AGL Energy and First Solar have successfully completed the two largest solar photovoltaic (PV) plants at Nyngan and Broken Hill.
Both solar plants are located in the western part of New South Wales (NSW) and were supported with a $166.7 million grant from the Australian Renewable Energy Agency (ARENA) and 4.9 million from the NSW state government.
The 102 MW Nyngan and the 53 MW Broken Hill consist of over 2 million panels and are expected to produce around 360,000 MWh of electricity annually, which is enough to power over 50,000 average Aussie homes.
ARENA’s Ian Kay congratulated AGL and First Solar on the significant milestone.
“In the future, this historic achievement will mark the moment big solar started to become a major contributor to Australia’s energy supply. It comes less than a week after ARENA released the shortlist of 22 projects invited to progress to the next stage of its $100 million large-scale solar PV competitive round. This new funding has attracted unprecedented interest from the sector and all levels of government, and is set to double the nation’s large-scale solar generation in two years,” Mr Kay said.
“The AGL plants, along with other ARENA-supported large-scale solar projects currently underway and the $100 million funding round, are part of ARENA’s efforts to make large-scale solar in Australia more competitive with other sources of energy generation. Ultimately, this momentum will allow us to capitalise on Australia’s world-leading solar resource and speed up the transition to renewable energy for our electricity needs.”
Yesterday, Mr Kay was joined by AGL Managing Director and CEO Andy Vesey, Federal Minister for the Environment Greg Hunt, NSW Minister for Industry, Resources and Energy Anthony Roberts, Federal Member for Parkes Mark Coulton, First Solar’s Asia-Pacific Regional Manager Jack Curtis, Bogan Shire Council Mayor Ray Donald and other community representatives at the Nyngan site to mark the special occasion.

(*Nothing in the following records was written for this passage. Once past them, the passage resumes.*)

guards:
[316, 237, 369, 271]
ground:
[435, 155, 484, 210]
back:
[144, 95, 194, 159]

“Our two plants signal the birth of large-scale solar in Australia and add to AGL’s record of having built approximately $2 billion of renewable generation in the last decade. We are heading toward a carbon constrained future and AGL wants to take a leadership position in making that transition,” Mr Vesey said.
“In many parts of the world, solar energy is already cost-competitive with conventional generation. Considering the substantial and sustained cost reductions in the solar industry and the lessons learnt at projects like Nyngan and Broken Hill, it is inevitable that utility-scale solar projects in Australia will compete on an unsubsidised basis, in the near future,” added Mr Curtis.
“First Solar has successfully established a low-cost local Australian supply chain for key equipment, driving down the cost of delivery of future Australian solar projects. As ageing coal power plants are decommissioned, there is an enormous potential for renewable energy – and utility-scale PV in particular – to fill the void and provide clean and affordable electricity.”